С 1969 года идет работа одновременно над «Книгой о рифме», стихами, переводами и прозой. Снова дневник: «Сейчас — время мемуаров. Наверное, это самое интересное, что пишется сейчас» (запись от 7.11.1971).
Спонтанные прозаические взрывы — публицистического, эссеистского и социально — исследовательского толка — продолжались, пока не обрели и мемуарного наклонения и не сошлись в магнитном поле единого замысла: «Укреплялся в мыслях о книге опыта» (запись от 10.04.1971). 5.11.1971 там же зафиксировано название — «Памятные записки».
Писание и дальше происходило не в последовательном, хронологическом порядке, который был намечен для построения книги (остался ее план). Важно отметить, что сначала была написана война — основополагающее событие, где становление взгляда на себя, художника и человека, шло рядом с близким познанием народа и размышлениями над российским национальным феноменом.

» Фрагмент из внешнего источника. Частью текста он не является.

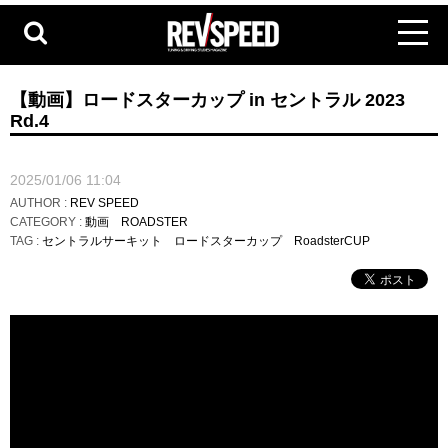
【動画】ロードスターカップ in セントラル 2023
Rd.4
2025/01/06 11:04
AUTHOR :
REV SPEED
CATEGORY :
動画
ROADSTER
TAG :
セントラルサーキット
ロードスターカップ
RoadsterCUP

Привыкание к себе как к прозаику давалось трудно (порой — до отчаяния и неверия в собственные возможности). Дело, однако, подвигалось параллельно с генеральным поиском собственной манеры письма и прозаической конструкции:
«Я исходил из скуки: как наскучат факты, переходил к мыслям, и наоборот.
У меня нет истинного дара прозаика изображать факты как мысли и мысли как факты. Потому и нет фактуры прозы» (запись от 13.04.1976).

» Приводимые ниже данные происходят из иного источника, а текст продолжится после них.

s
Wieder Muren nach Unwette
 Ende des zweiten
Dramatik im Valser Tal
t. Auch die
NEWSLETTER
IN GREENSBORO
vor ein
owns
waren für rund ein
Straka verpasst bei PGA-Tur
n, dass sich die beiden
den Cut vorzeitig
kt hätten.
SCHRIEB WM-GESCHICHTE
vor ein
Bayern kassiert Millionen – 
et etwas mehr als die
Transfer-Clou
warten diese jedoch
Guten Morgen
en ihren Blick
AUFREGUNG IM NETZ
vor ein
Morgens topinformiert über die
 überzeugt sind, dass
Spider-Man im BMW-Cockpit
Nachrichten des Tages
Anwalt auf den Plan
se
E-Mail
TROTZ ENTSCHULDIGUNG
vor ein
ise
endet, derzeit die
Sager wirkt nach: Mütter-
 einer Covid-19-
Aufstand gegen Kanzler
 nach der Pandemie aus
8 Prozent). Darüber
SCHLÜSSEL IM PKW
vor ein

Эта констатация уже частично обретенного результата точно выражает авторское понятие об устройстве собственной прозы, но сделана в один из моментов упадка духа и на конкретном фоне: читалась рукопись «Сандро из Чегема», с постоянным восхищением природным повествовательным даром Фазиля Искандера, которого Д. С. неизменно высоко ценил именно за это Богом данное свойство. К себе же был строг, быть может, чересчур, считал, что божьей искрой как прозаик не отмечен и потому, — чтобы достичь профессионализма, непременного, на его взгляд, условия появления перед читателем в любом литературном жанре, — должен корпеть над рукописью до седьмого пота. «Для прозы нужно терпение», — повторялось, как заклинание, и не только повторялось, но и выполнялось. При нетерпеливости натуры («Ждать не умею! Вмиг! Через минуту. ») и отлаженном механизме переключения с одного вида работы на другой (от стиха к переводу, от рецензии к письму), механизме, служившем регулятором настроения, можно только удивляться, как много вышло написанных и неоднократно переписанных глав.

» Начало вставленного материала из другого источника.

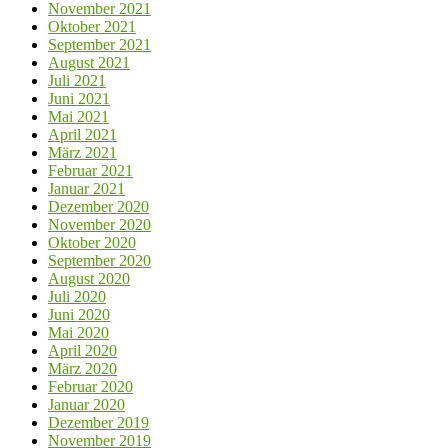
November 2021
Oktober 2021
September 2021
August 2021
Juli 2021
Juni 2021
Mai 2021
April 2021
März 2021
Februar 2021
Januar 2021
Dezember 2020
November 2020
Oktober 2020
September 2020
August 2020
Juli 2020
Juni 2020
Mai 2020
April 2020
März 2020
Februar 2020
Januar 2020
Dezember 2019
November 2019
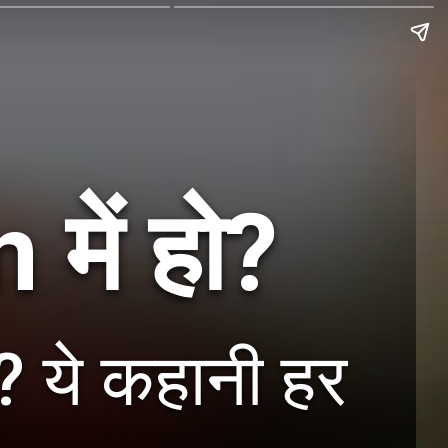
में हो?
? ये कहानी हर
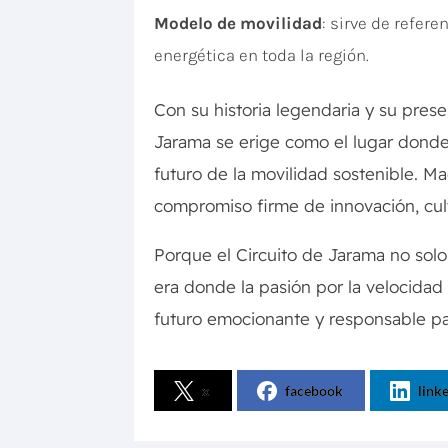
Modelo de movilidad
: sirve de refer
energética en toda la región.
Con su historia legendaria y su pres
Jarama se erige como el lugar donde 
futuro de la movilidad sostenible. Ma
compromiso firme de innovación, cult
Porque el Circuito de Jarama no solo
era donde la pasión por la velocidad
futuro emocionante y responsable pa
x
facebook
link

«Памятные записки» вынашивались и осуществлялись для передачи не одного лишь житейского или сугубо литературного опыта. Образы времен — трагических, бурных, суровых, опасных — словом, всяких, выпавших на долю («Мне выпало горе родиться в двадцатом, в проклятом году и в столетье проклятом»), — витали буквально над каждой главой и над каждой страницей. Ранний и прошедший через всю жизнь вкус к истории предопределил и чисто исследовательскую окраску медитативных периодов, от которых сам автор получал несравненно большее удовольствие, нежели от собственно мемуарных пассажей. Вольное воспарение от «фактов» к «мыслям» и их прихотливое чередование похожи на качели, с обязательным возвращением на грешную землю. Ритмическая организация прозы, сложившаяся «на слух», по принципу музыкального произведения, выдает‑таки поэта, как ни снижал он «скукой» и отсутствием «истинного дара прозаика» цену своего многолетнего труда. И как ни пытался отделить основное призвание от добровольно взваленной на себя огромной по объему и заданию работы.